Thursday, November 20, 2008

Second-Hand Furniture Love

I keep seeing this commercial for a credit card that starts with the tagline, "We are a nation of consumers, and that's okay." It then goes on to describe how this particular credit card helps you to be a more responsible consumer. Really? Okay, well I'm not up for arguing the merits of credit card purchases, but I will say that living beyond our means is one of the main reasons the economy is in such tough shape. Americans and America have been spending money we just don't have.

Of course, I understand that sometimes there are necessities that must be purchased. I'm suggesting a way though, to strike a balance between acquisition and consumption, which results in big savings at the same time - thrift stores. We often hear about the trendiness of vintage, but it is also an environmentally sound and inexpensive way to shop. And I, for one, certainly need to shop in a thrifty way right now.

If you have been following this blog, you know that my husband and I recently relocated from New York to Seattle, leaving most of our possessions weighing over twenty pounds behind. Don't get me wrong, there was still plenty to carry - photos, books, cats, but most of the furniture did not make the journey. And while I pride myself on being a minimalist, certain items, a place to store one's books and clothing for example, are a necessary part of any functional apartment.

So it was off to Seattle's second-hand stores for me. I won't bore you with the details of where I went since most of you don't live here (ask me and I will dish), but I will tell you how I searched for the best thrift stores, what treasures I found, and how much they cost.

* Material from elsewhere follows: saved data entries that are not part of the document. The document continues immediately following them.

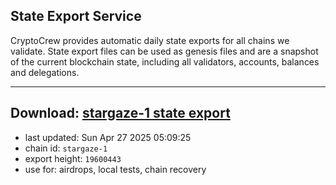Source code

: ## State Export Service
CryptoCrew provides automatic daily state exports for all chains we validate. State export files can be used as genesis files and are a snapshot of the current blockchain state, including all validators, accounts, balances and delegations.

---
**Download: [stargaze-1 state export](https://dl-eu2.ccvalidators.com/SERVICE/stargaze/stargaze-1_export_19600443.json)**
---

- last updated: Sun Apr 27 2025 05:09:25
- chain id: `stargaze-1`
- export height: `19600443`
- use for: airdrops, local tests, chain recovery
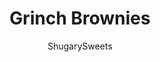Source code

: ---
layout: ../../layouts/MarkdownPostLayout.astro
title: Grinch Brownies
author: ShugarySweets
pubDate: 2019-12-05
description: "Thick and fudgy Chocolate Brownies. Grinch brownies with a green mint ganache, mint Oreos, and red hot candies! Perfect for Christmas."
image_url: https://www.shugarysweets.com/wp-content/uploads/2019/11/grinch-brownies-1.jpg
tags: ["Brownies and Bars","American"]
calories: 450
protein: 5
carbohydrates: 55
fats: 25
fiber: 2
ingredients: ["1 cup unsalted butter","1/2 cup semi-sweet chocolate morsels","2 cups granulated sugar","4 large eggs","1 teaspoon vanilla extract","3/4 cup unsweetened cocoa powder","1 cup all-purpose flour","1/2 teaspoon kosher salt","1/2 teaspoon baking powder","2 cups white chocolate chips (11 ounce package)","1/2 cup heavy whipping cream","20 mint oreo cookies","1/4 teaspoon peppermint extract","1 drop green food coloring","2 Tablespoons cinnamon red hot candies"]
serves: 16
time: "55 minutes"
prepTime: "20 minutes"
instructions: ["Preheat oven to 350°F. Line a 9-inch baking dish with parchment paper. Set aside.","In a medium sized saucepan, melt butter over medium heat. Remove from heat and add in chocolate chips and sugar.","Stir until chocolate is completely melted. Add in eggs, one at a time, stirring completely after each addition. Stir in vanilla.","Add the cocoa powder, flour, salt, and baking powder. Using big strokes, stir in JUST until mixed and no longer see dry ingredients. DO NOT BEAT OR OVER STIR.","Pour batter into dish and bake for about 35 minutes. Remove from oven and cool completely before adding topping.","After the brownies have cooled, prepare the mint ganache topping.","In a heat safe bowl or double boiler over simmering water, add white chocolate and heavy cream. Stir until chocolate has fully melted.","Remove from heat and stir in peppermint extract and green food coloring.","Pour ganache over brownies and top immediately with chopped Oreos and red hot candies.","Allow to set, for about one hour. Cut and enjoy."]
nutrition: ["450 calories","55 grams carbohydrates","90 milligrams cholesterol","25 grams fat","2 grams fiber","5 grams protein","14 grams saturated fat","105 milligrams sodium","43 grams sugar","0 grams trans fat","8 grams unsaturated fat"]
---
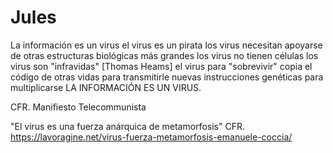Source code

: # Jules
La información es un virus
el virus es un pirata
los virus necesitan apoyarse de otras estructuras biológicas más grandes
los virus no tienen células
los virus son "infravidas" [Thomas Heams]
el virus para "sobrevivir" copia el código de otras vidas para transmitirle nuevas instrucciones genéticas para multiplicarse
LA INFORMACIÓN ES UN VIRUS.

CFR. Manifiesto Telecommunista

"El virus es una fuerza anárquica de metamorfosis"
CFR. https://lavoragine.net/virus-fuerza-metamorfosis-emanuele-coccia/
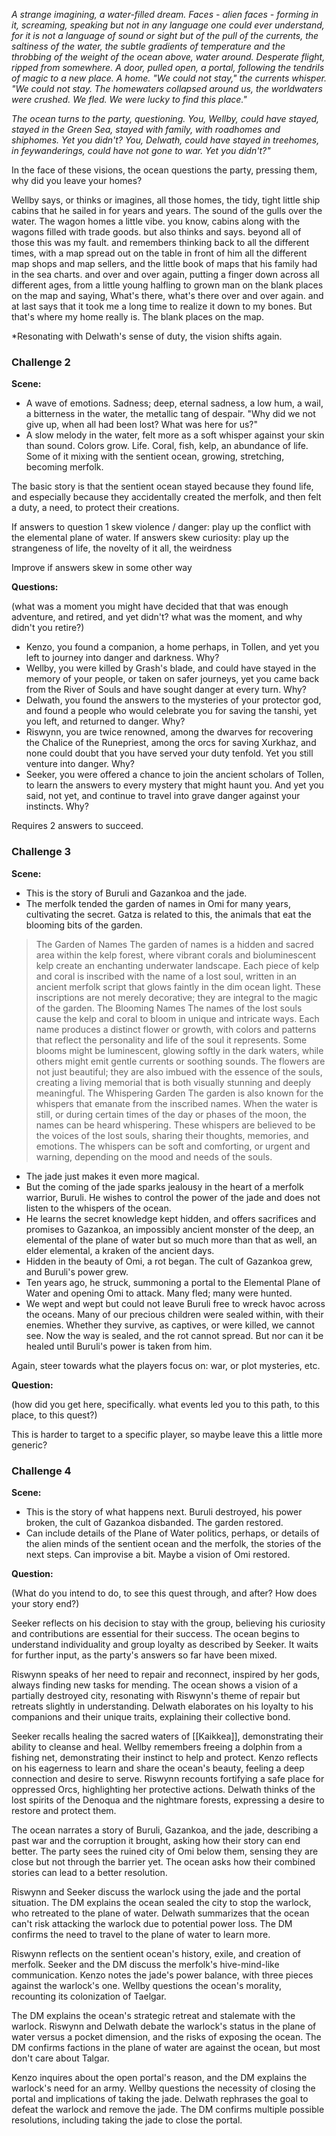



*A strange imagining, a water-filled dream. Faces - alien faces - forming in it, screaming, speaking but not in any language one could ever understand, for it is not a language of sound or sight but of the pull of the currents, the saltiness of the water, the subtle gradients of temperature and the throbbing of the weight of the ocean above, water around. Desperate flight, ripped from somewhere. A door, pulled open, a portal, following the tendrils of magic to a new place. A home. "We could not stay," the currents whisper. "We could not stay. The homewaters collapsed around us, the worldwaters were crushed. We fled. We were lucky to find this place."*

*The ocean turns to the party, questioning. You, Wellby, could have stayed, stayed in the Green Sea, stayed with family, with roadhomes and shiphomes. Yet you didn't? You, Delwath, could have stayed in treehomes, in feywanderings, could have not gone to war. Yet you didn't?"*

In the face of these visions, the ocean questions the party, pressing them, why did you leave your homes? 

Wellby says, or thinks or imagines, all those homes, the tidy, tight little ship cabins that he sailed in for years and years. The sound of the gulls over the water. The wagon homes a little vibe. you know, cabins along with the wagons filled with trade goods. but also thinks and says. beyond all of those this was my fault. and remembers thinking back to all the different times, with a map spread out on the table in front of him all the different map shops and map sellers, and the little book of maps that his family had in the sea charts. and over and over again, putting a finger down across all different ages, from a little young halfling to grown man on the blank places on the map and saying, What's there, what's there over and over again. and at last says that it took me a long time to realize it down to my bones. But that's where my home really is. The blank places on the map.



*Resonating with Delwath's sense of duty, the vision shifts again. 

### Challenge 2

**Scene:**
- A wave of emotions. Sadness; deep, eternal sadness, a low hum, a wail, a bitterness in the water, the metallic tang of despair. "Why did we not give up, when all had been lost? What was here for us?"
- A slow melody in the water, felt more as a soft whisper against your skin than sound. Colors grow. Life. Coral, fish, kelp, an abundance of life. Some of it mixing with the sentient ocean, growing, stretching, becoming merfolk.

The basic story is that the sentient ocean stayed because they found life, and especially because they accidentally created the merfolk, and then felt a duty, a need, to protect their creations. 

If answers to question 1 skew violence / danger: play up the conflict with the elemental plane of water. 
If answers skew curiosity: play up the strangeness of life, the novelty of it all, the weirdness

Improve if answers skew in some other way

**Questions:**

(what was a moment you might have decided that that was enough adventure, and retired, and yet didn't? what was the moment, and why didn't you retire?)

- Kenzo, you found a companion, a home perhaps, in Tollen, and yet you left to journey into danger and darkness. Why?
- Wellby, you were killed by Grash's blade, and could have stayed in the memory of your people, or taken on safer journeys, yet you came back from the River of Souls and have sought danger at every turn. Why?
- Delwath, you found the answers to the mysteries of your protector god, and found a people who would celebrate you for saving the tanshi, yet you left, and returned to danger. Why?
- Riswynn, you are twice renowned, among the dwarves for recovering the Chalice of the Runepriest, among the orcs for saving Xurkhaz, and none could doubt that you have served your duty tenfold. Yet you still venture into danger. Why?
- Seeker, you were offered a chance to join the ancient scholars of Tollen, to learn the answers to every mystery that might haunt you. And yet you said, not yet, and continue to travel into grave danger against your instincts. Why?

Requires 2 answers to succeed. 
### Challenge 3

**Scene:**
- This is the story of Buruli and Gazankoa and the jade.
- The merfolk tended the garden of names in Omi for many years, cultivating the secret. Gatza is related to this, the animals that eat the blooming bits of the garden. 

> The Garden of Names
> 	The garden of names is a hidden and sacred area within the kelp forest, where vibrant corals and bioluminescent kelp create an enchanting underwater landscape. Each piece of kelp and coral is inscribed with the name of a lost soul, written in an ancient merfolk script that glows faintly in the dim ocean light. These inscriptions are not merely decorative; they are integral to the magic of the garden.
> The Blooming Names
	 The names of the lost souls cause the kelp and coral to bloom in unique and intricate ways. Each name produces a distinct flower or growth, with colors and patterns that reflect the personality and life of the soul it represents. Some blooms might be luminescent, glowing softly in the dark waters, while others might emit gentle currents or soothing sounds. The flowers are not just beautiful; they are also imbued with the essence of the souls, creating a living memorial that is both visually stunning and deeply meaningful.
> The Whispering Garden
> 	The garden is also known for the whispers that emanate from the inscribed names. When the water is still, or during certain times of the day or phases of the moon, the names can be heard whispering. These whispers are believed to be the voices of the lost souls, sharing their thoughts, memories, and emotions. The whispers can be soft and comforting, or urgent and warning, depending on the mood and needs of the souls.

- The jade just makes it even more magical. 
- But the coming of the jade sparks jealousy in the heart of a merfolk warrior, Buruli. He wishes to control the power of the jade and does not listen to the whispers of the ocean.
- He learns the secret knowledge kept hidden, and offers sacrifices and promises to Gazankoa, an impossibly ancient monster of the deep, an elemental of the plane of water but so much more than that as well, an elder elemental, a kraken of the ancient days. 
- Hidden in the beauty of Omi, a rot began. The cult of Gazankoa grew, and Buruli's power grew. 
- Ten years ago, he struck, summoning a portal to the Elemental Plane of Water and opening Omi to attack. Many fled; many were hunted. 
- We wept and wept but could not leave Buruli free to wreck havoc across the oceans. Many of our precious children were sealed within, with their enemies. Whether they survive, as captives, or were killed, we cannot see. Now the way is sealed, and the rot cannot spread. But nor can it be healed until Buruli's power is taken from him. 

Again, steer towards what the players focus on: war, or plot mysteries, etc.

**Question:**

(how did you get here, specifically. what events led you to this path, to this place, to this quest?)

This is harder to target to a specific player, so maybe leave this a little more generic?
### Challenge 4

**Scene:** 
- This is the story of what happens next. Buruli destroyed, his power broken, the cult of Gazankoa disbanded. The garden restored. 
- Can include details of the Plane of Water politics, perhaps, or details of the alien minds of the sentient ocean and the merfolk, the stories of the next steps. Can improvise a bit. Maybe a vision of Omi restored. 

**Question:**

(What do you intend to do, to see this quest through, and after? How does your story end?)



Seeker reflects on his decision to stay with the group, believing his curiosity and contributions are essential for their success. The ocean begins to understand individuality and group loyalty as described by Seeker. It waits for further input, as the party's answers so far have been mixed.

Riswynn speaks of her need to repair and reconnect, inspired by her gods, always finding new tasks for mending. The ocean shows a vision of a partially destroyed city, resonating with Riswynn's theme of repair but retreats slightly in understanding. Delwath elaborates on his loyalty to his companions and their unique traits, explaining their collective bond.

Seeker recalls healing the sacred waters of [[Kaikkea]], demonstrating their ability to cleanse and heal. Wellby remembers freeing a dolphin from a fishing net, demonstrating their instinct to help and protect. Kenzo reflects on his eagerness to learn and share the ocean's beauty, feeling a deep connection and desire to serve. Riswynn recounts fortifying a safe place for oppressed Orcs, highlighting her protective actions. Delwath thinks of the lost spirits of the Denoqua and the nightmare forests, expressing a desire to restore and protect them.
  
The ocean narrates a story of Buruli, Gazankoa, and the jade, describing a past war and the corruption it brought, asking how their story can end better. The party sees the ruined city of Omi below them, sensing they are close but not through the barrier yet. The ocean asks how their combined stories can lead to a better resolution.




Riswynn and Seeker discuss the warlock using the jade and the portal situation. The DM explains the ocean sealed the city to stop the warlock, who retreated to the plane of water. Delwath summarizes that the ocean can't risk attacking the warlock due to potential power loss. The DM confirms the need to travel to the plane of water to learn more.

Riswynn reflects on the sentient ocean's history, exile, and creation of merfolk. Seeker and the DM discuss the merfolk's hive-mind-like communication. Kenzo notes the jade's power balance, with three pieces against the warlock's one. Wellby questions the ocean's morality, recounting its colonization of Taelgar.

The DM explains the ocean's strategic retreat and stalemate with the warlock. Riswynn and Delwath debate the warlock's status in the plane of water versus a pocket dimension, and the risks of exposing the ocean. The DM confirms factions in the plane of water are against the ocean, but most don't care about Talgar.


Kenzo inquires about the open portal's reason, and the DM explains the warlock's need for an army. Wellby questions the necessity of closing the portal and implications of taking the jade. Delwath rephrases the goal to defeat the warlock and remove the jade. The DM confirms multiple possible resolutions, including taking the jade to close the portal.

I realize that some may consider it tacky to discuss price, but I do so only to emphasize what excellent bargains can be found in the world of secondhand. And whether the recession has touched you yet or not, thrift stores get their name for a reason, and reuse is also the ultimate way to decrease unnecessary demand for limited resources.

A note on what we did have: my desk, our bed, a bureau, a dining room table, and a few small tables.

I began my quest by trolling the ubiquitous Craigslist to see what the going rate was for a couch, shelves, bureaus, and the like. Many of the couches for sale were a bit sketchy - note to those out there using Craigslist to hawk your used furniture wares - clean up the used pizza boxes before taking the glamour shot - really. Nonetheless, I persisted through some funky photos and found a used couch. It was comfortable, clean, had down cushions, and cost only $250. Those of you who have shopped for couches in the last decade, know that I got a great deal, despite the less than ideal color.

Fine, but is it comfy? Three in the"yes" column.

I checked out Yelp for the reviews on used thrift stores and found one near my neighborhood that had received good reviews. After a bit of perusing, I found a beautiful bureau with a vanity mirror for $150.

And if you look carefully there's a brightly lit apartment with a curious lady on the other side of the mirror...wait. That's me.

My husband and I made several trips to the local Goodwill to round off our furnishings and found a huge bookshelf for $7, a shoe rack for $10, an admittedly rickety but functional desk for $15, and a TV/DVD stand for $15.

Lastly, our friends who knew we were looking for shelving offered up some metal shelves that had been spending quality time in their backyard. With a little cleanup, the shelves were transformed into an industrial chic bookcase.

Our new apartment is now completely furnished for under $500, and we did not have to buy one piece of new furniture. Here are a few thrifty tips I picked up along the way:

  • Ask the locals. Chances are, your friends will already know the best places to get some secondhand deals. Also, your friends may have furniture that they would be happy to unload on their new neighbors.
  • Look on community sites like Yelp to get the lowdown on thrift stores near you.
  • Check out virtual yard sales on websites like Craigslist and Freecycle.
  • Be patient; impulse shopping isn't good for your wallet or the environment.
  • Make a deal! Many secondhand stores will be willing to negotiate a better price.